Ferens v. John Deere Co., , was a United States Supreme Court case in which the court held that the receiving court must apply the choice-of-law rules of the court where the case originated after a change of venue between federal district courts. This decision does not apply to transfers from improper venues or to Goldlawr transfers because, by definition, the rules of an improper forum cannot be binding.

==Background==

The Ferens family sued after their husband lost a hand in Pennsylvania when it allegedly became caught in a harvester manufactured by respondent John Deere, a Delaware corporation.

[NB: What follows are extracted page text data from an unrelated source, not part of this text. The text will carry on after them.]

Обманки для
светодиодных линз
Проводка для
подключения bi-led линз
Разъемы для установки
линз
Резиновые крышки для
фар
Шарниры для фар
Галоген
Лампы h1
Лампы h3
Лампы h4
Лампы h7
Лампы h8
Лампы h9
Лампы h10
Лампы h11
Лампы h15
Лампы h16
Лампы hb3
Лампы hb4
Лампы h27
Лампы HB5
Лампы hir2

The Ferenses, Pennsylvania residents, delayed taking legal action against Deere until after Pennsylvania's 2-year tort limitations period expired. In the third year, they filed proper diversity suits (1) in a federal District Court in Pennsylvania, raising contract and warranty claims as to which the applicable Pennsylvania limitations period had not yet run, and (2) in a federal District Court in Mississippi, where Deere did business, alleging tort causes of action. As to the latter suit, petitioners knew that the federal court had to apply the Mississippi state courts' choice-of-law rules per Klaxon Co. v. Stentor Electric Manufacturing Co., meaning Mississippi's 6-year tort statute of limitations would apply. The Mississippi court then granted petitioners' motion to transfer the tort action to the Pennsylvania court under 28 U.S.C. § 1404(a), which allows such transfers "[f]or the convenience of parties and witnesses, in the interest of justice." However, the Pennsylvania court declined to honor the Mississippi tort statute of limitations, ruling that, since petitioners had moved for transfer as plaintiffs, the rule in Van Dusen v. Barrack—that, following a defendant-initiated § 1404(a) transfer, the transferee court must follow the choice-of-law rules prevailing in the transferor court—was inapplicable. The court therefore dismissed the tort action under Pennsylvania's tort statute of limitations, and the Court of Appeals affirmed.

==Opinion of the court==

The Supreme Court issued an opinion on March 5, 1990. The court held that Van Dusen did apply.

==Subsequent developments==

The Ferens decision has been criticized because it means that someone can sue in a court to "capture" its favorable choice-of-law rules and then forum shop for a more convenient venue.